When I first studied macroeconomics, it was not my favourite – but as I began to learn more about how an economy dynamically changes over time and responds to shocks and human behaviour, I began to understand how vital macroeconomics is to policy. Of course, SFU’s economic professors helped a lot with that. They challenge us to model and test and truly understand how we think about different economic situations while training us on how to approach these problems and incorporate new insights – suffice to say I am grateful to study here.
As an undergraduate student, I have really enjoyed assisting Dr. Kevin Schnepel and Dr. Anke Kessler in research projects and it has taught me a lot about the research process and improved my research skills. My own interests tend to revolve around policy and include examining how monetary policy’s effectiveness is affected by behavioural factors, recessionary fiscal policy design, and applied microeconomics and development economics. After graduation, I hope to pursue graduate studies in economics to understand more about these fields and how they can shape policy.

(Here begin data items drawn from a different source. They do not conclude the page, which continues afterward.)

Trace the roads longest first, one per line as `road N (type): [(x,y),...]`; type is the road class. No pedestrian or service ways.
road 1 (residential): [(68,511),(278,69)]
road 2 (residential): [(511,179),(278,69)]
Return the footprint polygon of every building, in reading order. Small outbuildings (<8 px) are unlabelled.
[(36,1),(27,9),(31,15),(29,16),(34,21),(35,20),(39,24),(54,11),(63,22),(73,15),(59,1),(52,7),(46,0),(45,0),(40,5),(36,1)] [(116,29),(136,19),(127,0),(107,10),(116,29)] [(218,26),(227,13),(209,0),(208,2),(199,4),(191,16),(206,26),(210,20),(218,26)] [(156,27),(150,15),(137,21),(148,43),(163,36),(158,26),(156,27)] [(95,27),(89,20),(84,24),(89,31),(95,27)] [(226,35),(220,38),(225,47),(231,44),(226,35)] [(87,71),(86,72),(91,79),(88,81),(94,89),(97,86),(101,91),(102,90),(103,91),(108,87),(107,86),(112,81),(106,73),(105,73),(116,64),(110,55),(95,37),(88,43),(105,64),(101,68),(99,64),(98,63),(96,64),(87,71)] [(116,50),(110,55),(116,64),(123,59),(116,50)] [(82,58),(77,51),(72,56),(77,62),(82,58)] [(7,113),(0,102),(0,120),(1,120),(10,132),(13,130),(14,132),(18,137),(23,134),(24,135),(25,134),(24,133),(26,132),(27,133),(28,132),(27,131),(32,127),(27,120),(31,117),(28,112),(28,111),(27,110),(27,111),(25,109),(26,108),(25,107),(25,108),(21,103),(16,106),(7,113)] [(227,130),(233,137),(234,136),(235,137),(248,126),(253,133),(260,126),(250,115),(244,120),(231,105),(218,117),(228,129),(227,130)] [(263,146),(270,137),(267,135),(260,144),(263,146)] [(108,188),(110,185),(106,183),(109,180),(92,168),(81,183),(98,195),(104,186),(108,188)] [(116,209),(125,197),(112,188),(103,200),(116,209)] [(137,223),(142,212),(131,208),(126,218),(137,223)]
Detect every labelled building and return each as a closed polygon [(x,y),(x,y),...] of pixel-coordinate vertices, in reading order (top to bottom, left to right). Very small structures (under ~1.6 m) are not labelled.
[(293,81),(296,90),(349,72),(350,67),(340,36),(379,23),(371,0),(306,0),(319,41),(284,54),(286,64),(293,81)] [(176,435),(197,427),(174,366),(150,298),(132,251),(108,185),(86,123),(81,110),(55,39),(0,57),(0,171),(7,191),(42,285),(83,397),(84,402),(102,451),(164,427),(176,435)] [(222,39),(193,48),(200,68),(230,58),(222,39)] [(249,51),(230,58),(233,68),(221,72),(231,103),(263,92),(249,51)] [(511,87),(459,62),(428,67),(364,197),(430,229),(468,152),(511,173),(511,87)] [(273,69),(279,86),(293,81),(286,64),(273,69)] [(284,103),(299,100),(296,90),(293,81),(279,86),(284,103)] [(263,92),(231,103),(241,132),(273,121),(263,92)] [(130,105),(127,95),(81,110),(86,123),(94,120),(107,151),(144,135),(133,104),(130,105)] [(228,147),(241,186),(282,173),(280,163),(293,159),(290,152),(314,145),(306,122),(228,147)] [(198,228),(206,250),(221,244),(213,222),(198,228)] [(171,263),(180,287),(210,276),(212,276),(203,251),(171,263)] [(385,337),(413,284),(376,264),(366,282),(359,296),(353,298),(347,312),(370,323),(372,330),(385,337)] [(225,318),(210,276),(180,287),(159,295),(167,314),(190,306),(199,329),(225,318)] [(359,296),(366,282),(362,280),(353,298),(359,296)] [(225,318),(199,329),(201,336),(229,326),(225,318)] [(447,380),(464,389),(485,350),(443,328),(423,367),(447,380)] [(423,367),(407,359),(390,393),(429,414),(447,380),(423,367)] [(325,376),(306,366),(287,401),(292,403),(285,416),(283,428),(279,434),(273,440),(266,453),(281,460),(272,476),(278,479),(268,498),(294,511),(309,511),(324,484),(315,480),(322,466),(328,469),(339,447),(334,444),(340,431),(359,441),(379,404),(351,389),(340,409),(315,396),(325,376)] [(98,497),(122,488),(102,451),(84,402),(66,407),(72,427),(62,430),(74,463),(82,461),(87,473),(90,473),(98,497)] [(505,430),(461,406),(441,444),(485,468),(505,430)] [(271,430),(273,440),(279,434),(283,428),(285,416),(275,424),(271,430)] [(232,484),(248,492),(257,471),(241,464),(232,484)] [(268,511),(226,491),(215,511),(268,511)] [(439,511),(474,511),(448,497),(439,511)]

I joined SFU in 2017 as an Economics and Political Science joint major student. I decided to major in these two fields because I hope to develop a well-rounded understanding of the effects of government action on the economy as well as the individual. I am particularly interested in environmental economics and how sustainability and economic growth can occur together. After graduation I hope to contribute to the advocacy for climate action using an economic background.
Founded by SFU Economics alumnus Pamela Yoon, the award (valued at $1,000) is granted annually to a full-time undergraduate student who has demonstrated interest in pursuing a career in finance after graduation.
My name is Mason Taykandy, and I joined Simon Fraser University in the Fall semester of 2016. Upon graduation, I hope to pursue a career in the area of thematic investment analysis, or perhaps in macroeconomic policy analysis. Since being accepted into the Economics Honors Program at Simon Fraser University, I have had the opportunity to gain extensive knowledge of the economy from an individual’s perspective, as well as from a collective perspective. Enrolling in various courses pertaining to Macroeconomics is what really sparked my interest in Finance. Specifically, being aware of how different macroeconomic policies impact certain industries, how macroeconomic forces impact individual firms, and which theories or technical analysis tools are useful in painting a clear image of what exactly is dictating certain trends in various business sectors. My hobbies include political economics, portfolio management, hockey, and hip-hop culture. In the future, I would love to pursue a career in politics and empower as many people as I possibly can!
The award (valued at $1,000), created by SFU economics alumnus, Glenn Berg, recognizes economics honours students for participation in extracurricular activities while achieving academic excellence.
My interest in economics happened almost by accident. I had initially intended to major in another program at SFU, and ECON 103 was one of the required courses for this program. That course sparked my curiosity for economics and ultimately shifted my education path, culminating into a five year journey that would lead me to switching majors and enrolling in the Honours program. After I complete my undergraduate degree, I hope to explore the issues of poverty and inequality, public policy, and labour outcomes of marginalized groups in graduate school. When I am not studying or in class, I serve as the President of the Economics Student Society (ESS), where we aim to connect SFU Economics students with each other as well as with professionals and alumni. In my spare time I enjoy painting, experimenting in the kitchen, and falling off my skateboard.